What we (not) show changes.

Not encouraging to use them....

lucy24

10:04 pm on Dec 6, 2013 (gmt 0)

they don't fit there in our eyes

That can't possibly mean their individual human eyeballs, so it has to be done numerically by some automated process. Say:

<li>\p{So} *
>>
<li> (only)

:: detour to check something in css3 spec ::

There's a new pseudo-element called ::marker that can be styled. But that wouldn't come out in a snippet, since those use the search engine's generic format. You can also specify the symbols to be used as markers, though again I doubt the search engine would show these. Marker styles and literal text are different things.

* Or, if you prefer, \pSo, \uSo, \pIsSo, and probably a few others that I can't find now.

deeper

10:23 am on Dec 7, 2013 (gmt 0)

It was meant as general automated process, I think.

Regarding browser and OS, do you know if screenreader and mobile devices are able to show symbols?

lucy24

10:14 pm on Dec 7, 2013 (gmt 0)

All I know is that iOS6 added Euphemia (but none of its necessary keyboards). There's a list of fonts in iOS

:: shuffling papers ::

here [support.apple.com]

The list includes Menlo and Zapf Dingbats, covering the specific range you're asking about.

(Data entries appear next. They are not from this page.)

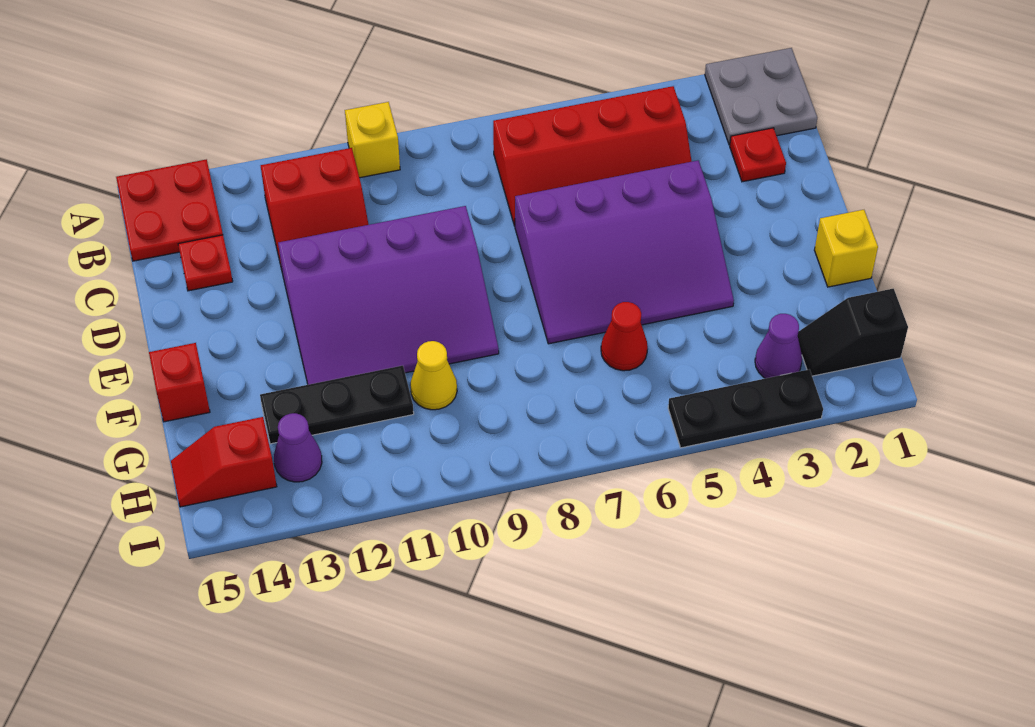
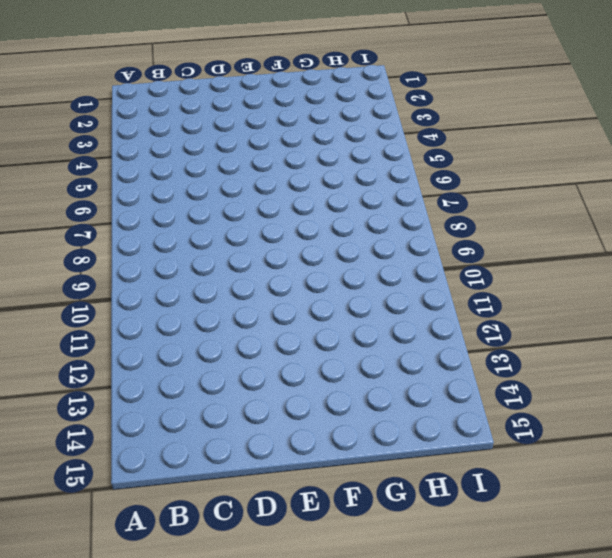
none -> grey 2x2 plate [705,48,817,145]
none -> yellow 1x1 brick [345,102,400,178]
none -> red 2x2 plate [116,159,223,261]

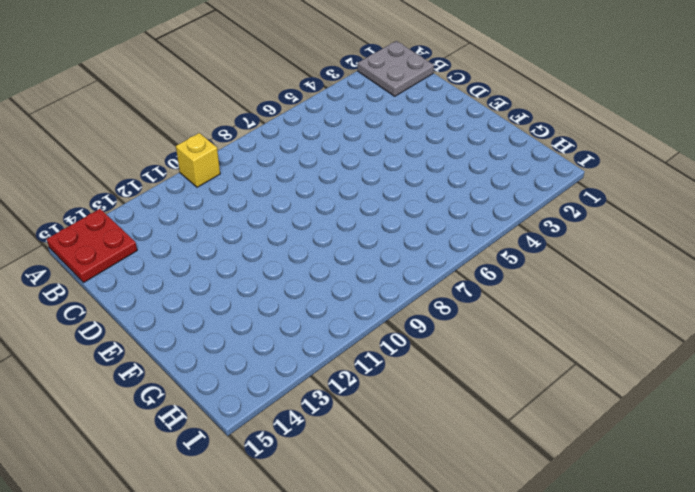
none -> red 2x4 slope [493,86,692,226]
none -> red 2x2 slope [261,148,369,269]
none -> red 1x1 plate [730,128,786,182]

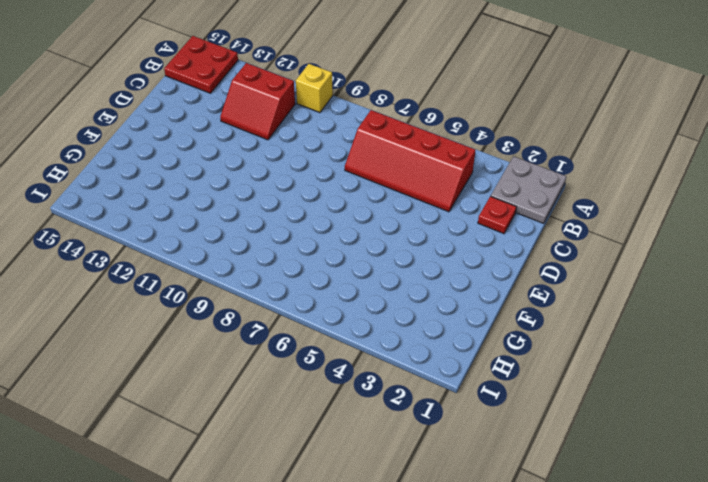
none -> red 1x1 plate [178,235,233,291]
none -> purple 3x4 slope [515,161,734,344]
none -> purple 3x4 slope [278,206,499,385]

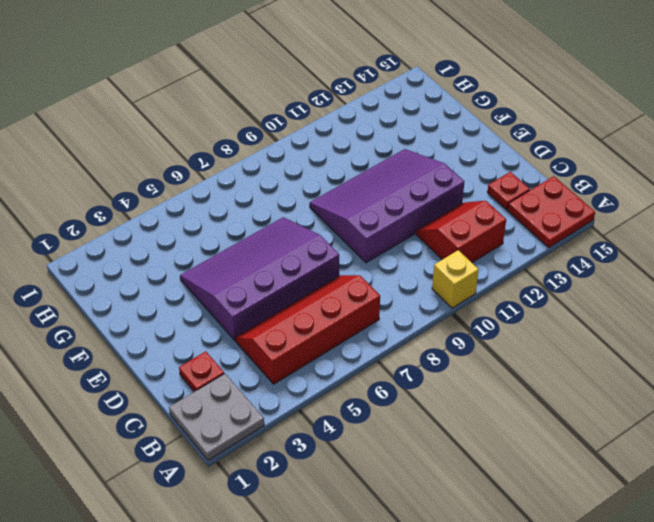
none -> yellow 1x1 brick [814,210,878,287]
none -> red 1x1 brick [149,343,210,422]
none -> red 1x1 cone [601,302,648,371]

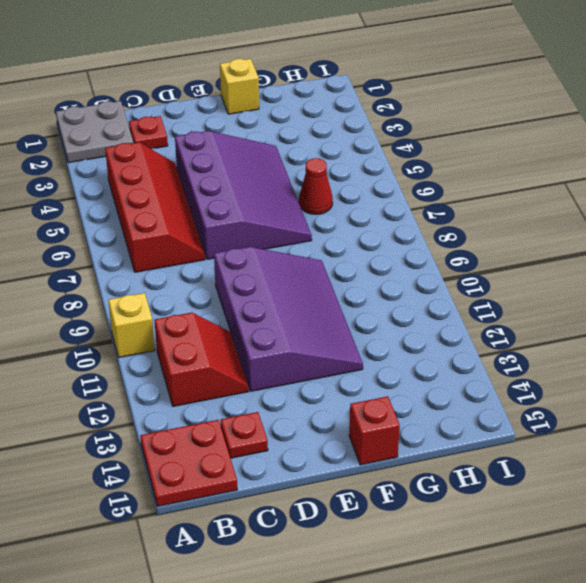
none -> yellow 1x1 cone [410,341,457,410]
none -> black 1x3 plate [260,366,414,444]
none -> black 1x2 slope [798,289,908,376]

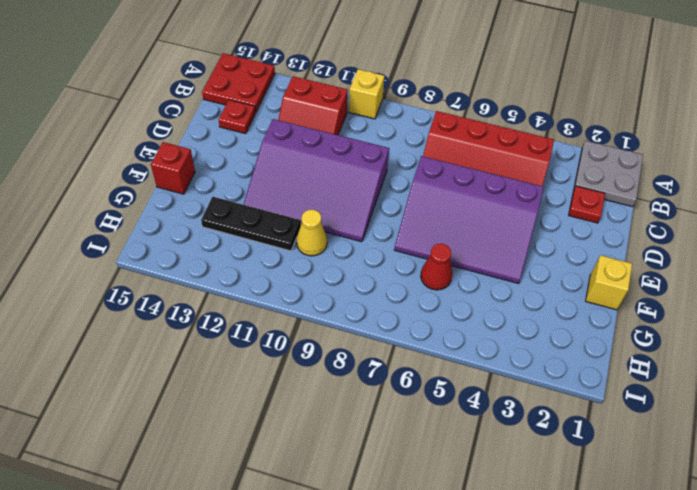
none -> black 1x2 slope [798,289,908,376]
none -> purple 1x1 cone [755,314,802,378]
none -> purple 1x1 cone [274,413,322,482]

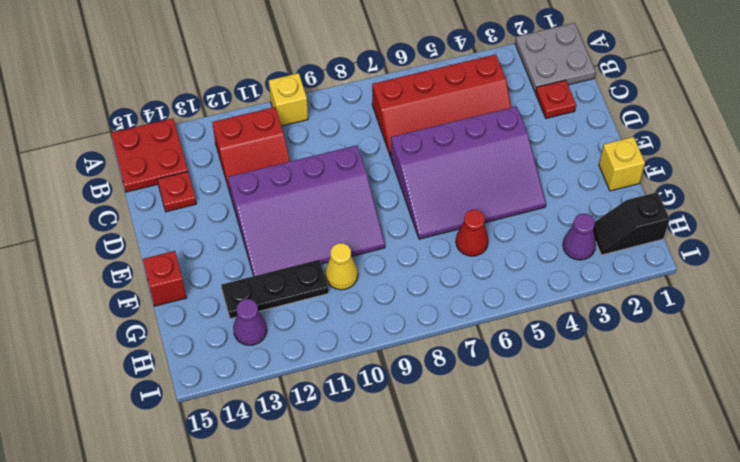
none -> red 1x2 slope [171,417,277,507]
none -> black 1x3 plate [668,369,823,448]

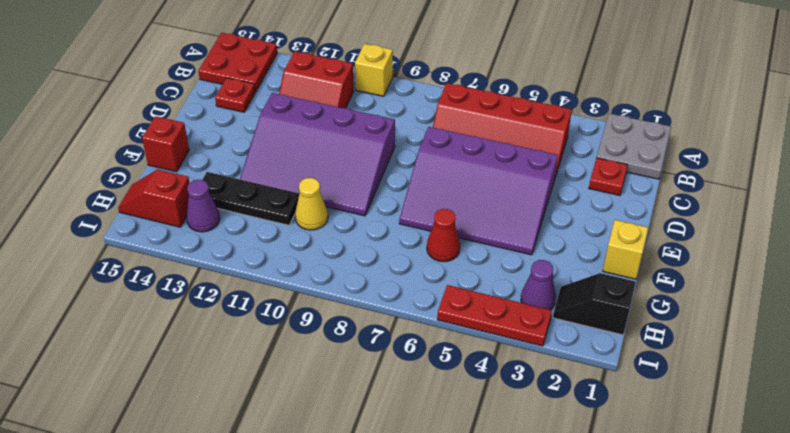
red 1x3 plate [437,285,552,346] -> black 1x3 plate [668,369,823,448]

:: further detour to test site with iPad ::

Well, here is a fascinating detail that is probably documented somewhere, but it was news to me. A handful of characters in the x2700 range were undefined in the unicode standard that comes with my desktop, meaning that the Character Viewer doesn't name or display them. (This is part of the operating system, so it doesn't update like applications do.) This group includes 2705 ("white heavy check mark"), 270A ("raised fist"), 270B ("raised hand") and some later ones, and a few more further along in the block.

On my desktop's browser, some (but not all) of these characters come through. But
:: drumroll ::
in iOS7 they display in full color, like wee icons rather than as simple text. This may be useful and entertaining, but means that it is probably not a good idea to use them in contexts where you don't know what OS the user has got.

:: wandering off to unicode dot org for details ::

Thought so. Most of the 2700 range is earlier-- in fact it goes all the way back to 1.1.0 in 1993-- but these specific characters are from unicode standard 6.0.0 dating from October 2010: after my desktop's OS.

This may mean that the iOS folks found these unassigned characters and decided to use them for their own purposes. This is a huge no-no;* it's what Private Use Areas are for. But there has to be more to it, since the full-color versions do match the standard letterforms (checkmark and so on). They're just fancier.

* Except in the specific case of codepoint 1400, where the unicode consortium simply acted like slimeballs.